▸ **ABOUT THIS EXERCISE**: Your answer should be the lines below from the one holding "X1388000Y829500D01*" through the one holding "X623000Y850500D01*", copied exactly and with nothing else.

(Circuit design data)
*** Begin section ***

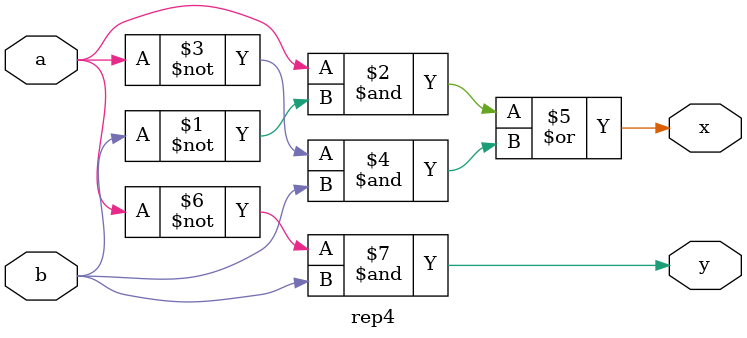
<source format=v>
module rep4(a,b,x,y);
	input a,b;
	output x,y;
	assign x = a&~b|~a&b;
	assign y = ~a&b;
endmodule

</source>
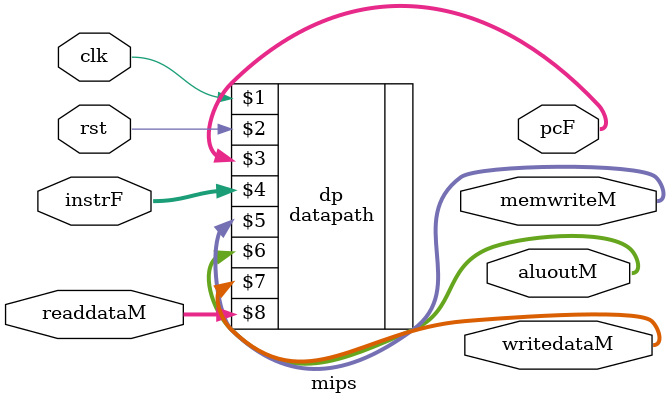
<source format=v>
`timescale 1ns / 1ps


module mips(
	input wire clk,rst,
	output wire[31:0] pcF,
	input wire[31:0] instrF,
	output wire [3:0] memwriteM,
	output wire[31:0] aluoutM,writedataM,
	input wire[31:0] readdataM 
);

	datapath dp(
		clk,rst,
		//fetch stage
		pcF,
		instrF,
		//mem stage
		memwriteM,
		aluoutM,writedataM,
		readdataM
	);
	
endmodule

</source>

*** End section ***
*** Begin section ***

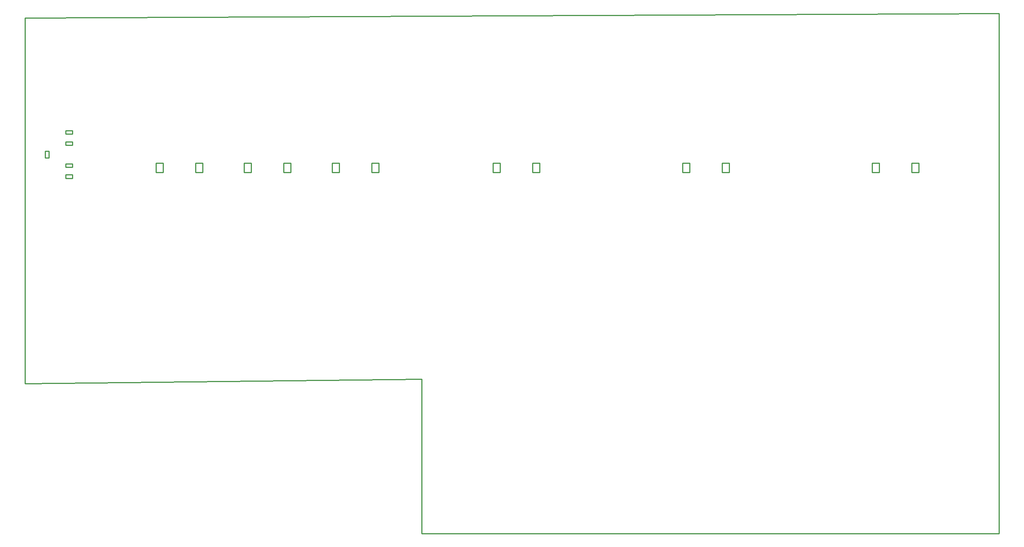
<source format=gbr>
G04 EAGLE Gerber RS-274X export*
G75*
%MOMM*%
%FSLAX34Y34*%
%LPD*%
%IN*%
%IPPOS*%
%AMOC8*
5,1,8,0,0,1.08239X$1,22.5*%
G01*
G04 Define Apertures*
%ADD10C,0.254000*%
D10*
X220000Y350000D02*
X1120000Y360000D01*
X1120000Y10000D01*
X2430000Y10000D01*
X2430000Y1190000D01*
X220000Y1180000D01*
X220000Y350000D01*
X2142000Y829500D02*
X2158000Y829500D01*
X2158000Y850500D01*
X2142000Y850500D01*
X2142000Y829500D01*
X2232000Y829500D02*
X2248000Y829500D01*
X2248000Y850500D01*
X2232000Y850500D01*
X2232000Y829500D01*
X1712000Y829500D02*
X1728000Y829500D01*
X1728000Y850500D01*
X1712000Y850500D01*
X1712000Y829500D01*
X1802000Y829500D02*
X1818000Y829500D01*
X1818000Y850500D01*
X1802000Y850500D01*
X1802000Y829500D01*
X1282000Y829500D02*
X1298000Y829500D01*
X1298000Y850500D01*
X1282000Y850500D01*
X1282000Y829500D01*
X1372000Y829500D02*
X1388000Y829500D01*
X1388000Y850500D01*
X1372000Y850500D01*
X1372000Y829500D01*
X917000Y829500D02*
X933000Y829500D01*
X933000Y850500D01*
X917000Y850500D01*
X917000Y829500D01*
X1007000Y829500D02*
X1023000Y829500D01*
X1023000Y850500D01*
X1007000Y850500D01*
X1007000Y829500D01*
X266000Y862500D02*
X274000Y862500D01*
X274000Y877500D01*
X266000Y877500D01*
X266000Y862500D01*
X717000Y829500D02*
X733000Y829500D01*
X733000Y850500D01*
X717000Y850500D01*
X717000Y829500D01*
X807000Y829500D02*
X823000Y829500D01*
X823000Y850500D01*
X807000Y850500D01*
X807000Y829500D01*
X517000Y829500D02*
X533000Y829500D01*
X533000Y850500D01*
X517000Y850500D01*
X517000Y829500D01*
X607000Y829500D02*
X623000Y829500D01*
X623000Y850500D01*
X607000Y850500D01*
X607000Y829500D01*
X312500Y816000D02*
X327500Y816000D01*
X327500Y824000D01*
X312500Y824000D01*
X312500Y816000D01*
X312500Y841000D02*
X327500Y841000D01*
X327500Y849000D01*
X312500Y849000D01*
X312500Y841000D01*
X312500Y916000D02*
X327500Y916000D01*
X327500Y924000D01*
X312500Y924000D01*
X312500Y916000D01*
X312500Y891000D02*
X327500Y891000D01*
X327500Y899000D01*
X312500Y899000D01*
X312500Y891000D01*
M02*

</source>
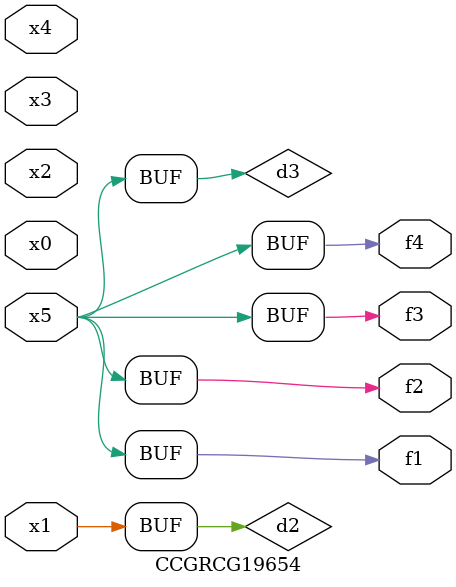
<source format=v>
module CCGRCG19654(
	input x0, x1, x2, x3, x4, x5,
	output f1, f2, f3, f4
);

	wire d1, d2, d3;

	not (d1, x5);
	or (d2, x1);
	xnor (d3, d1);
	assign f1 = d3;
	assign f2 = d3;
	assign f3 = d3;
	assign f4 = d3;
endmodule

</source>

*** End section ***

▸ **YOUR SOLUTION**:
X1388000Y829500D01*
X1388000Y850500D01*
X1372000Y850500D01*
X1372000Y829500D01*
X917000Y829500D02*
X933000Y829500D01*
X933000Y850500D01*
X917000Y850500D01*
X917000Y829500D01*
X1007000Y829500D02*
X1023000Y829500D01*
X1023000Y850500D01*
X1007000Y850500D01*
X1007000Y829500D01*
X266000Y862500D02*
X274000Y862500D01*
X274000Y877500D01*
X266000Y877500D01*
X266000Y862500D01*
X717000Y829500D02*
X733000Y829500D01*
X733000Y850500D01*
X717000Y850500D01*
X717000Y829500D01*
X807000Y829500D02*
X823000Y829500D01*
X823000Y850500D01*
X807000Y850500D01*
X807000Y829500D01*
X517000Y829500D02*
X533000Y829500D01*
X533000Y850500D01*
X517000Y850500D01*
X517000Y829500D01*
X607000Y829500D02*
X623000Y829500D01*
X623000Y850500D01*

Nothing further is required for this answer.